Get All Your Friends Together and Scream Them
At 7pm last night, I shut down my work computer, finished the beer I'd been working on, and headed out the door. About a block away from our office is the "W" Cut Rate Liquors. As I approached I passed a small group of punk kids smoking cigarettes. Next to the entrance to the liquor store was a nondescript grey wooden door. I followed a couple of skinny-jean-clad guys through it and up the stairs. I paid the bored and disinterested guy outside the apartment a five and squeezed through the door that was partially blocked by a crowd that filled the whole front room.
Thick-rimmed glasses, mohawks, tight jeans, brightly dyed hair, print dresses, hoodies, dreadlocks, flannel, baseball caps, scarves, polos, stocking caps -- the crowd contained a scenester from every genre imaginable (well, except for thugs). But instead of the cliquishness that one might expect, everyone was mingling, drinking, and laughing together.

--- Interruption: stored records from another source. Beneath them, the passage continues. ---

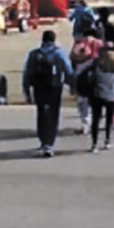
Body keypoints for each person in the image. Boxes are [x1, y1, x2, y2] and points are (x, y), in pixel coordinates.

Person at [23, 30, 74, 158]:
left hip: (39, 87)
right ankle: (49, 142)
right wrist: (73, 85)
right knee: (53, 114)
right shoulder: (58, 53)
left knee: (41, 113)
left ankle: (42, 140)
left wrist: (26, 90)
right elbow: (67, 71)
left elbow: (27, 73)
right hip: (54, 86)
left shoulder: (34, 54)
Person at [87, 49, 114, 153]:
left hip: (98, 95)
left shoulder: (98, 69)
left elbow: (92, 79)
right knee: (109, 119)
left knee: (96, 119)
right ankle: (107, 140)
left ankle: (94, 143)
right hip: (112, 96)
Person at [70, 29, 104, 135]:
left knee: (83, 101)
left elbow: (72, 58)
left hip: (82, 75)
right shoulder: (101, 44)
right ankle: (98, 122)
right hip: (99, 74)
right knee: (98, 99)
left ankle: (85, 124)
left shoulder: (80, 44)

The opening acts played and the crowd hollered and applauded. I talked with a thirty-something guy and his boyfriend who recorded the whole show on his iPhone. I joked around with a tiny girl who offered to buy the underage skater kids next to her some beer from downstairs. A chick with a lesbian haircut and a Gatorade bottle filled with beer kept including me in her conversations. A girl who was entirely too drunk on whiskey Cokes introduced herself, her friend, and the girl next to her that I'd just watched her meet.
After an hour and a half, the headliner, Paul Baribeau, came up "on stage" (I imagine it was a wooden box or a milk crate.) at the end of the living room and began to play. The whole crowd belted out the words and swayed in unison. My voice screamed out and joined the cacophony. For one moment I was able to connect with an entire group of people who I might otherwise never have come in contact or had anything in common with. The camaraderie of the crowd, the intimacy of a hundred people crowded into a tiny apartment, the anticipation, the excitement -- the memory of it is almost surreal, as if I watched it in a movie instead of having experienced it directly.